··· RECORDS FOR THIS TASK

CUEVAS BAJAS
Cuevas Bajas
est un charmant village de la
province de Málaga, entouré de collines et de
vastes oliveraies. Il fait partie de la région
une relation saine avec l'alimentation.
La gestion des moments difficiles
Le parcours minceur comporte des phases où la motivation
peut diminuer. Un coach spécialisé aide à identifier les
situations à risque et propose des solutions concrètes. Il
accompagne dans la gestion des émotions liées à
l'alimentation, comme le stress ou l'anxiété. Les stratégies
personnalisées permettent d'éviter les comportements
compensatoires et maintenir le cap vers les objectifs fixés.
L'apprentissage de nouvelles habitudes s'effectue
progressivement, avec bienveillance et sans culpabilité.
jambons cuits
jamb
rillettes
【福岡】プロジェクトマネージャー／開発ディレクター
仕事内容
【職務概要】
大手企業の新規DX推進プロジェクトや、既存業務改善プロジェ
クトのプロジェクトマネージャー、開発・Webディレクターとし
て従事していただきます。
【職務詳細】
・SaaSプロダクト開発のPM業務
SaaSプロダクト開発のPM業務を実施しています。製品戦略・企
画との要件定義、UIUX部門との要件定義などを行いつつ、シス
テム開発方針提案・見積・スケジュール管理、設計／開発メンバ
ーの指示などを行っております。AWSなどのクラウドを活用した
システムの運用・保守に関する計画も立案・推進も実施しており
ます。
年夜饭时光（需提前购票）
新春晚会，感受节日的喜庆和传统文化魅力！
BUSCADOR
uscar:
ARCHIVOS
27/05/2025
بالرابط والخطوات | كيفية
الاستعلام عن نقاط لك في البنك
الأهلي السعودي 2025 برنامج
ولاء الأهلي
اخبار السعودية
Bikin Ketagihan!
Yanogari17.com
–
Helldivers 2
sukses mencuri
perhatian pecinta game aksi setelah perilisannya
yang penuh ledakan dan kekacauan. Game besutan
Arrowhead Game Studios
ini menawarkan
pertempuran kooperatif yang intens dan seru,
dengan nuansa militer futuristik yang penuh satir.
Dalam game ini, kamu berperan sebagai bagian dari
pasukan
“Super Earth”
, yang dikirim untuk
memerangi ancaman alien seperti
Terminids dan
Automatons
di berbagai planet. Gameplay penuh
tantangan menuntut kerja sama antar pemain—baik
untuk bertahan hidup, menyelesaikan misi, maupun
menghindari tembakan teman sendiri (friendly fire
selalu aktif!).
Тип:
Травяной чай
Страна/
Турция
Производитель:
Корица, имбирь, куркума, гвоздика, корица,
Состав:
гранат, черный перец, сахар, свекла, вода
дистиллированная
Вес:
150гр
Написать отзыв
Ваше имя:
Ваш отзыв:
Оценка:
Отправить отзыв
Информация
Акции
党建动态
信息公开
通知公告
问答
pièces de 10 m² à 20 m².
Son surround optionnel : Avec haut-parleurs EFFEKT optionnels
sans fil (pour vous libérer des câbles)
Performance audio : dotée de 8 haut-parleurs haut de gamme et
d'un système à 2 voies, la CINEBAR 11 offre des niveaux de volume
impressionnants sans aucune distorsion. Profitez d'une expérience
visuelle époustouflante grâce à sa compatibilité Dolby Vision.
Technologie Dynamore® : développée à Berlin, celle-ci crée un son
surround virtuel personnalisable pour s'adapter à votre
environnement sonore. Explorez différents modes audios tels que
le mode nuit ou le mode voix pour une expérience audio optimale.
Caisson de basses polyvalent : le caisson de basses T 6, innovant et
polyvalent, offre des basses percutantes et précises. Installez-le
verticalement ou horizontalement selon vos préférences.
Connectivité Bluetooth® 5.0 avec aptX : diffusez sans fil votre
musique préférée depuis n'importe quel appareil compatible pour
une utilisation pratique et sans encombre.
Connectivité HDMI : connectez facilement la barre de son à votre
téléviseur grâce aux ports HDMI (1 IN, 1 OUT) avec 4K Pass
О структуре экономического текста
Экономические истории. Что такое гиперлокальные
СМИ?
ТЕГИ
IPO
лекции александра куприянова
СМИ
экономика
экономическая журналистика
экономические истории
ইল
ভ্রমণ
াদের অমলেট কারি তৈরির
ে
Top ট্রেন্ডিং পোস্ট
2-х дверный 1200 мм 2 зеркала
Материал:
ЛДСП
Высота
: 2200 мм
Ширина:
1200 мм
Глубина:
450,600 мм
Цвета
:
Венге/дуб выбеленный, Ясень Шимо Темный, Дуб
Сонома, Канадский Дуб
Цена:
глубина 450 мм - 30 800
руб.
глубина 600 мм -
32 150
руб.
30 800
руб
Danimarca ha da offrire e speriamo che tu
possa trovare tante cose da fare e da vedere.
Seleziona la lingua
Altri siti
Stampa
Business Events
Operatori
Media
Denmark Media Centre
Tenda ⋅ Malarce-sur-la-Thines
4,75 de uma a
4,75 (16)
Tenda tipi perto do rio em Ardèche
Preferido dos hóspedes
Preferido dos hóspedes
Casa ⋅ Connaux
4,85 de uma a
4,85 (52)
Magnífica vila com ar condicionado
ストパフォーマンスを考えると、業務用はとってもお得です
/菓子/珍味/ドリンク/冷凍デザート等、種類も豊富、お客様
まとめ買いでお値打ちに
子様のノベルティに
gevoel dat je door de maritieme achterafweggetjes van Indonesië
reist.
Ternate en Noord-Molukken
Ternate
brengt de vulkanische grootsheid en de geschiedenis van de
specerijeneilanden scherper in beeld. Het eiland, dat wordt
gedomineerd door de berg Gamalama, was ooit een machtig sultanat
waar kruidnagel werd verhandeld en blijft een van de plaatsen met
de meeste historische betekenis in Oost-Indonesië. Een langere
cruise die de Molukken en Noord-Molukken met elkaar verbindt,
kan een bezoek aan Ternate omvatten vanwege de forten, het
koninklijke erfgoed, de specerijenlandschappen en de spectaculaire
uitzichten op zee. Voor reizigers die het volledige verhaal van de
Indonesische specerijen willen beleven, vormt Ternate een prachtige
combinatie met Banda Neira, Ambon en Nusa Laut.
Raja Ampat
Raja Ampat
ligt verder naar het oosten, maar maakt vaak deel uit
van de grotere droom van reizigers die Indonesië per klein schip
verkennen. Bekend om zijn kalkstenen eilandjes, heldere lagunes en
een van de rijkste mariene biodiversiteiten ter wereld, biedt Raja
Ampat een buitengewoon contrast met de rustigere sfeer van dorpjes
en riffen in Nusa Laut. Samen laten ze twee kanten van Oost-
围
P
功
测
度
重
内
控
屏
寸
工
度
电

······

YOUR OBJECTIVE = Repeat the lines of the saved entries word for word, beginning with the very first line and ending with the line that contains "Le parcours minceur". Include both of those lines.

PROBLEM SOLUTION =
CUEVAS BAJAS
Cuevas Bajas
est un charmant village de la
province de Málaga, entouré de collines et de
vastes oliveraies. Il fait partie de la région
une relation saine avec l'alimentation.
La gestion des moments difficiles
Le parcours minceur comporte des phases où la motivation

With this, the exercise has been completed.